_Required work_
Output the passage of the post on mutating immutable data between "Sentry’s growth led" and "had to change.", inclusive, copied word for word.

_Page excerpt_
────────────────────

How to mutate data in a system designed for immutable data
Welcome to our series of blog posts about things Sentry does that perhaps we shouldn’t do. Don’t get us wrong — we don’t regret our decisions. We’re sharing our notes in case you also choose the path less traveled. In this post, we look at how decisions made around prioritizing — or, as in our case, deprioritizing — mutability and consistency (in an ACID sense) affect database performance and how we deal with the fact that our data is mostly — but not totally — immutable.
In another post published here earlier this year, we described some of the decision making that went into the design and architecture of Snuba, the primary storage and query service for Sentry’s event data. This project started out of necessity; months earlier, we discovered that the time and effort required to continuously scale our existing PostgreSQL-based solution for indexing event data was becoming an unsustainable burden.
Sentry’s growth led to increased write and read load on our databases, and, even after countless rounds of query and index optimizations, we felt that our databases were always a hair’s breadth from the next performance tipping point or query planner meltdown. Increased write load also led to increased storage requirements (if you’re doing more writes, you’re going to need more places to put them), and we were running what felt like an inordinate number of servers with a lot of disks for the data they were responsible for storing. We knew that something had to change.
Here’s a look at how we attempted to understand which database system was right for us and how we adapted our approach when we encountered some unexpected challenges.
We knew that PostgreSQL wasn’t the right tool for this job, and many of the features that it provides — such as ACID transactions, MVCC semantics, and even row-based mutations — were ultimately unnecessary for the kinds of data that we were storing in it, as well as the types of queries we were running. In fact, not only were they unnecessary, but they caused performance issues at best, and had played a major role in our worst outage to date at worse. We can’t say that PostgreSQL was the problem — it served us well for years, and we still happily use it in many different parts of our application and infrastructure today without any intention of removing it — it just wasn’t the right solution for the problems we were facing any longer.
We realized that we needed a system oriented around fast aggregations over a large number of rows, and one optimized for bulk insertion of large amounts of data, rather than piecemeal insertion and mutation of individual rows.
Ultimately, after evaluating several options, we settled on ClickHouse, which is the database that currently underpins Snuba, our service for storing and searching event data. ClickHouse and PostgreSQL have very different architectures (some of which we’ll dive into more detail about a bit later), and these differences cause ClickHouse to perform extremely well for many of our needs: queries are fast, performance is predictable, and we’re able to filter and aggregate on more event attributes than we were able to before. Even more amazingly, we can do it with fewer machines and smaller disks due to the shockingly good compression that can be achieved with columnar data layouts.

────────────────────

_Supplied material_

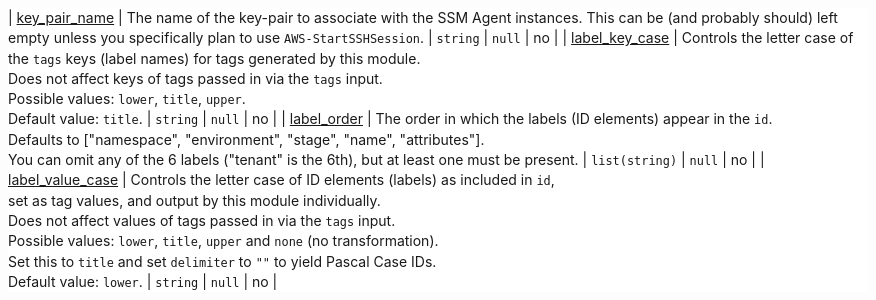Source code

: | <a name="input_key_pair_name"></a> [key_pair_name](#input_key_pair_name)                                                                   | The name of the key-pair to associate with the SSM Agent instances. This can be (and probably should) left empty unless you specifically plan to use `AWS-StartSSHSession`.                                                                                                                                                                                                                                                                                                                                                                                                                                                                                          | `string`       | `null`                                                                                                                                                                                                                                                                                                                                                                                                                                                            |    no    |
| <a name="input_label_key_case"></a> [label_key_case](#input_label_key_case)                                                                | Controls the letter case of the `tags` keys (label names) for tags generated by this module.<br>Does not affect keys of tags passed in via the `tags` input.<br>Possible values: `lower`, `title`, `upper`.<br>Default value: `title`.                                                                                                                                                                                                                                                                                                                                                                                                                               | `string`       | `null`                                                                                                                                                                                                                                                                                                                                                                                                                                                            |    no    |
| <a name="input_label_order"></a> [label_order](#input_label_order)                                                                         | The order in which the labels (ID elements) appear in the `id`.<br>Defaults to ["namespace", "environment", "stage", "name", "attributes"].<br>You can omit any of the 6 labels ("tenant" is the 6th), but at least one must be present.                                                                                                                                                                                                                                                                                                                                                                                                                             | `list(string)` | `null`                                                                                                                                                                                                                                                                                                                                                                                                                                                            |    no    |
| <a name="input_label_value_case"></a> [label_value_case](#input_label_value_case)                                                          | Controls the letter case of ID elements (labels) as included in `id`,<br>set as tag values, and output by this module individually.<br>Does not affect values of tags passed in via the `tags` input.<br>Possible values: `lower`, `title`, `upper` and `none` (no transformation).<br>Set this to `title` and set `delimiter` to `""` to yield Pascal Case IDs.<br>Default value: `lower`.                                                                                                                                                                                                                                                                          | `string`       | `null`                                                                                                                                                                                                                                                                                                                                                                                                                                                            |    no    |

[banner-image]: https://masterpoint-public.s3.us-west-2.amazonaws.com/v2/standard-long-fullcolor.png
[license-url]: https://opensource.org/license/apache-2-0
[osi-image]: https://i0.wp.com/opensource.org/wp-content/uploads/2023/03/cropped-OSI-horizontal-large.png?fit=250%2C229&ssl=1
[linkedin-badge]: https://img.shields.io/badge/LinkedIn-Follow-0A66C2?style=for-the-badge&logoColor=white
[linkedin-url]: https://www.linkedin.com/company/masterpoint-consulting
[blog-badge]: https://img.shields.io/badge/Blog-IaC_Insights-55C1B4?style=for-the-badge&logoColor=white
[blog-url]: https://masterpoint.io/updates/
[newsletter-badge]: https://img.shields.io/badge/Newsletter-Subscribe-ECE295?style=for-the-badge&logoColor=222222
[newsletter-url]: https://newsletter.masterpoint.io/
[youtube-badge]: https://img.shields.io/badge/YouTube-Subscribe-D191BF?style=for-the-badge&logo=youtube&logoColor=white
[youtube-url]: https://www.youtube.com/channel/UCeeDaO2NREVlPy9Plqx-9JQ
[release-badge]: https://img.shields.io/github/v/release/masterpointio/terraform-aws-ssm-agent?color=0E383A&label=Release&style=for-the-badge&logo=github&logoColor=white
[latest-release]: https://github.com/masterpointio/terraform-aws-ssm-agent/releases/latest
[contributors-image]: https://contrib.rocks/image?repo=masterpointio/terraform-aws-ssm-agent
[contributors-url]: https://github.com/masterpointio/terraform-aws-ssm-agent/graphs/contributors
[issues-url]: https://github.com/masterpointio/terraform-aws-ssm-agent/issues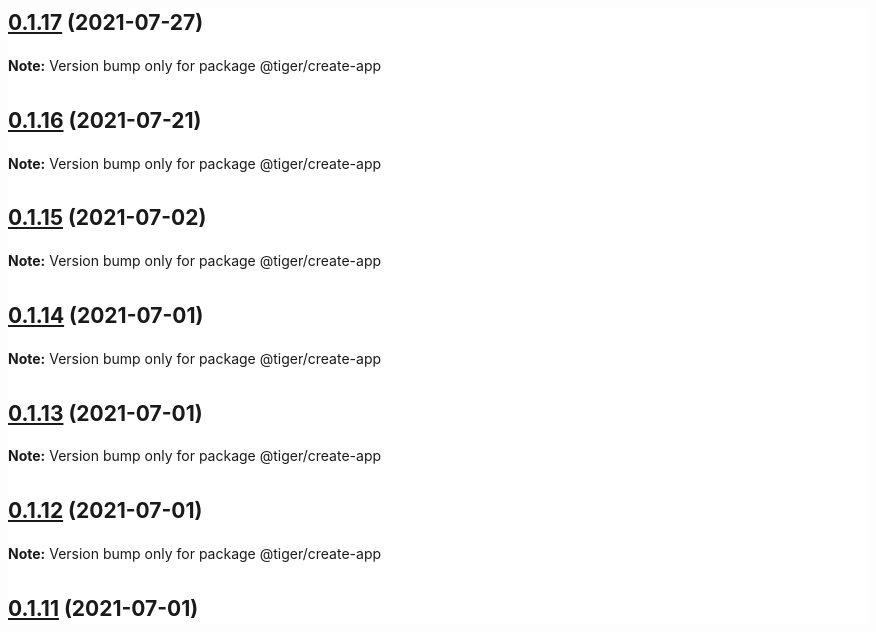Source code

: ## [0.1.17](https://git.yx.netease.com/node-common/tiger/compare/@tiger/create-app@0.1.16...@tiger/create-app@0.1.17) (2021-07-27)

**Note:** Version bump only for package @tiger/create-app





## [0.1.16](https://git.yx.netease.com/node-common/tiger/compare/@tiger/create-app@0.1.15...@tiger/create-app@0.1.16) (2021-07-21)

**Note:** Version bump only for package @tiger/create-app





## [0.1.15](https://git.yx.netease.com/node-common/tiger/compare/@tiger/create-app@0.1.14...@tiger/create-app@0.1.15) (2021-07-02)

**Note:** Version bump only for package @tiger/create-app





## [0.1.14](https://git.yx.netease.com/node-common/tiger/compare/@tiger/create-app@0.1.13...@tiger/create-app@0.1.14) (2021-07-01)

**Note:** Version bump only for package @tiger/create-app





## [0.1.13](https://git.yx.netease.com/node-common/tiger/compare/@tiger/create-app@0.1.12...@tiger/create-app@0.1.13) (2021-07-01)

**Note:** Version bump only for package @tiger/create-app





## [0.1.12](https://git.yx.netease.com/node-common/tiger/compare/@tiger/create-app@0.1.11...@tiger/create-app@0.1.12) (2021-07-01)

**Note:** Version bump only for package @tiger/create-app





## [0.1.11](https://git.yx.netease.com/node-common/tiger/compare/@tiger/create-app@0.1.10...@tiger/create-app@0.1.11) (2021-07-01)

────────────────────

_Answer to the problem_
Sentry’s growth led to increased write and read load on our databases, and, even after countless rounds of query and index optimizations, we felt that our databases were always a hair’s breadth from the next performance tipping point or query planner meltdown. Increased write load also led to increased storage requirements (if you’re doing more writes, you’re going to need more places to put them), and we were running what felt like an inordinate number of servers with a lot of disks for the data they were responsible for storing. We knew that something had to change.